The sports world has been abuzz in recent days with reports surfacing about what NBA teams would be willing to give up in order to acquire the services of Kevin Love. Apparently, the Timberwolves are going to rake in a nice haul when they eventually trade the power forward.
That got the staff at cover32 thinking about an important question: What players in the NFL would demand the most in return if they were put on the trading block?
As the debate raged, a couple of things became central to conversation:
1. The Player’s Position – Not surprisingly, the most valuable trade commodities tended to play a position that also attracts the biggest contracts. Why? Because a) they have a tremendous impact on the game and b) they are hard to find. For those reasons, quarterbacks, cornerbacks, offensive tackles, pass rushers and wide receivers make up the majority of the list.
2. Quality Time Left – Using Jimmy Johnson’s “QTL” quotient is another way of saying that age plays a factor. If a player has a decade of greatness ahead of them, they are worth more than a guy who would be a rent-a-player for a year or two. Sure, the right team might give up a lot to have Peyton Manning or Tom Brady for one season; but they only hold that value with a select group of franchises, not across the board.
One thing that didn’t carry much weight was the player’s current contract situation. They’re all going to get paid big money in relatively short order, if they aren’t already earning a hefty paycheck, and any team in the league would make room for them under the cap to get them on the roster. So while dollars matter in almost every other scenario in life, they don’t factor much into this list.

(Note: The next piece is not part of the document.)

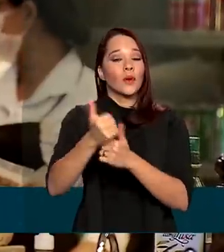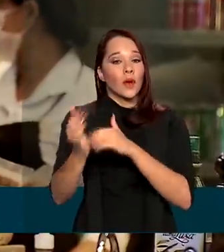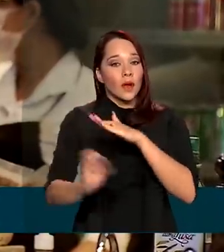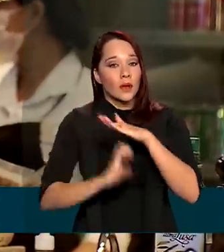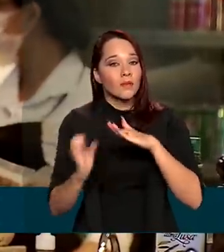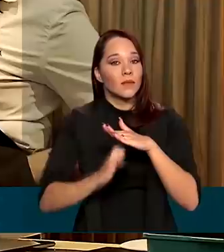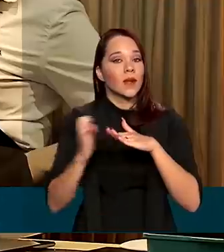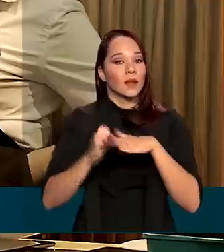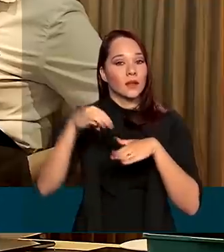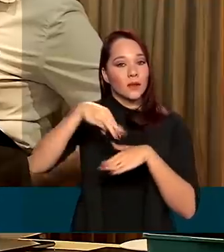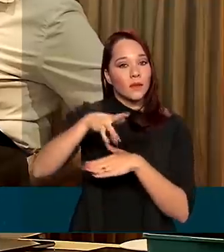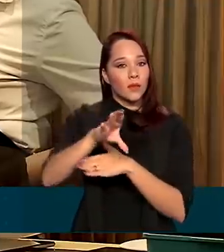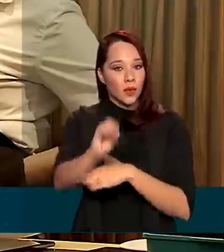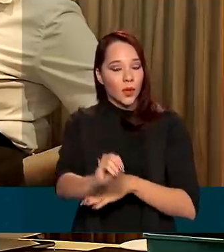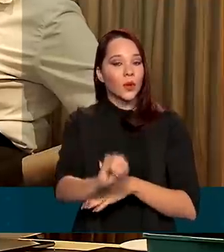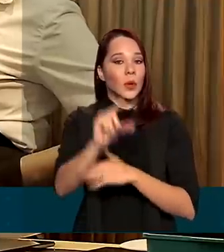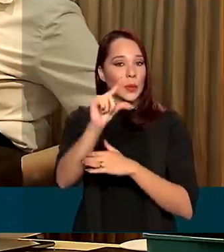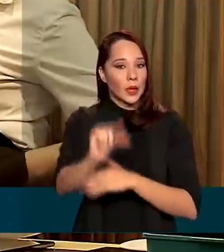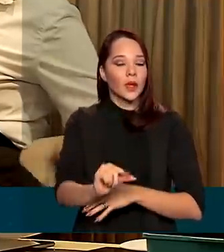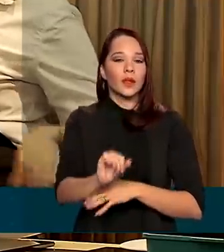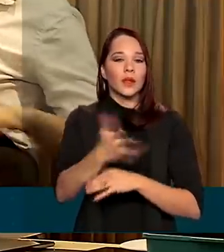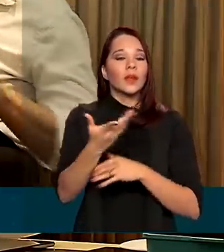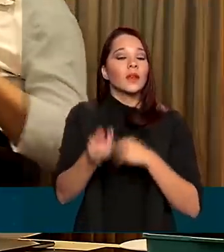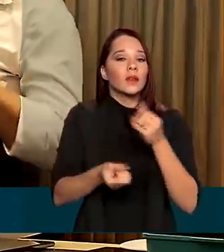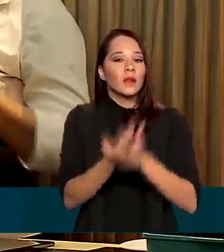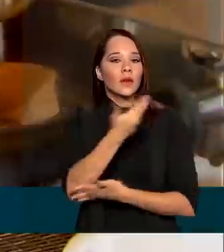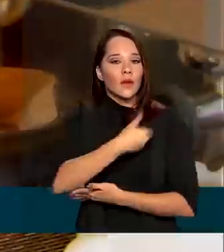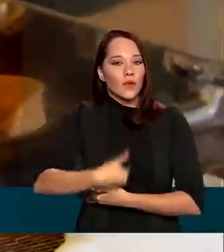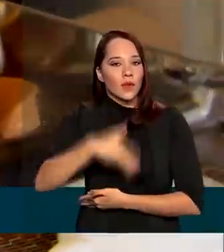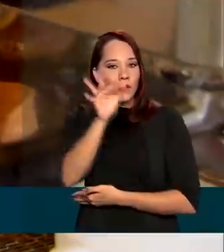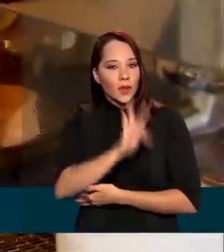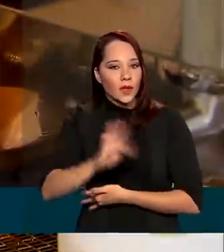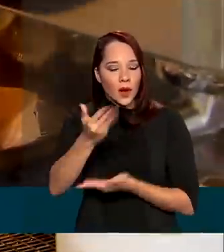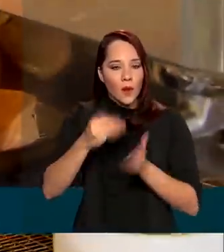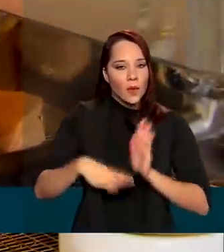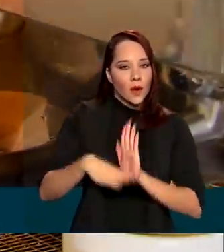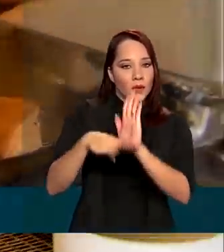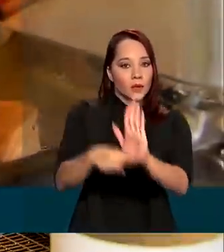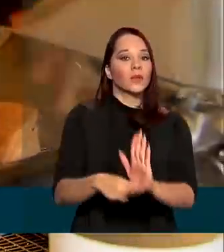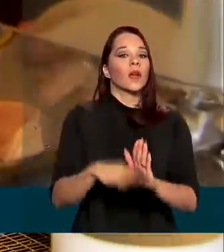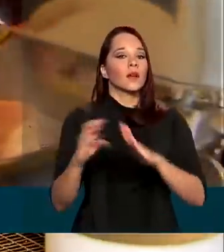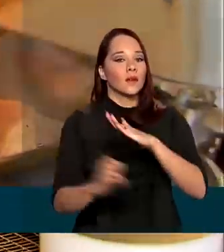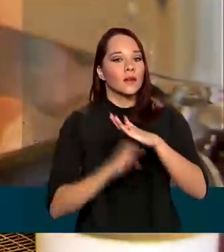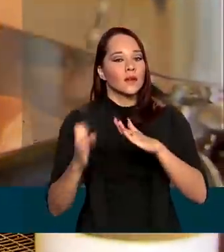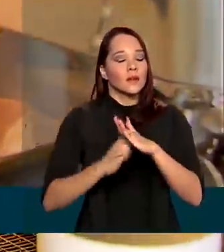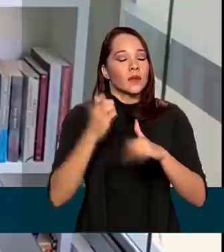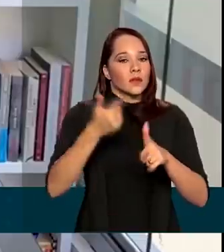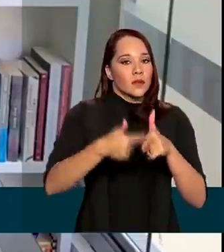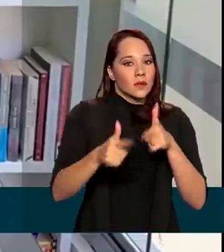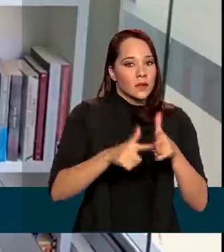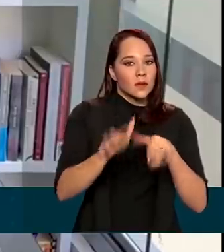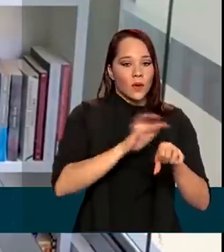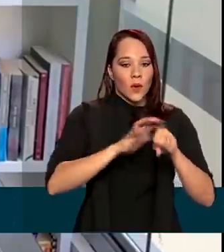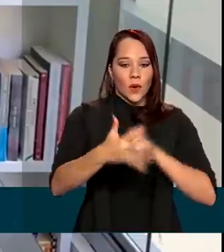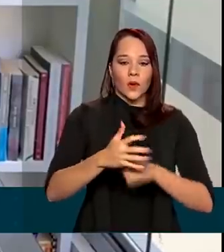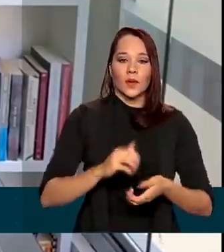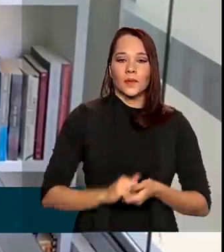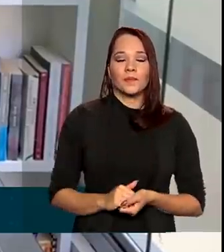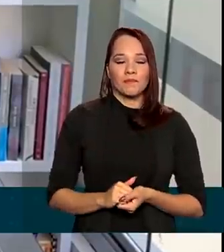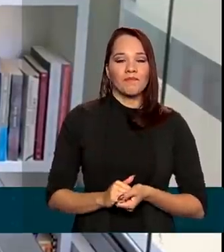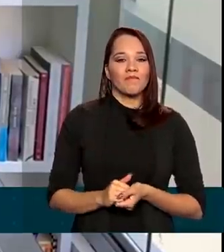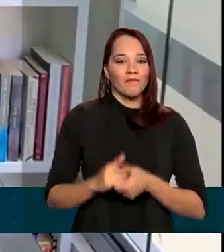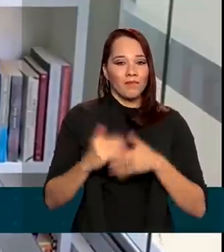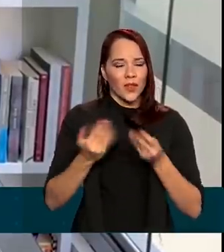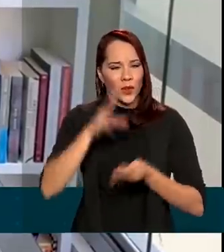Pequeno Porte, criado pelo governo federal para socorrer os empreendedores em meio à crise. A BIT entende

Here’s how things shook out:
10. Ndamukong Suh
There are very few defensive players who can dominate a game from the middle of the defensive line, but Suh is on that list. At times, he’s as unblockable as Joe Greene was during his heyday in Pittsburgh. And that’s not hyperbole. Given that he’s only played four years and just turned 27, teams would give up a small fortune to line him up at defensive tackle; his “dirty” reputation would only enhance his trade value.
9. Richard Sherman
In just three seasons, Sherman has established himself as arguably the best cornerback in football. Being a first-team All-Pro selection in each of the past two years is evidence of that fact. And he’ll only be 26 during the 2014 campaign, meaning there are plenty of good years left. He’s a playmaker at a position that constantly gets tested in today’s game, making him a very valuable commodity.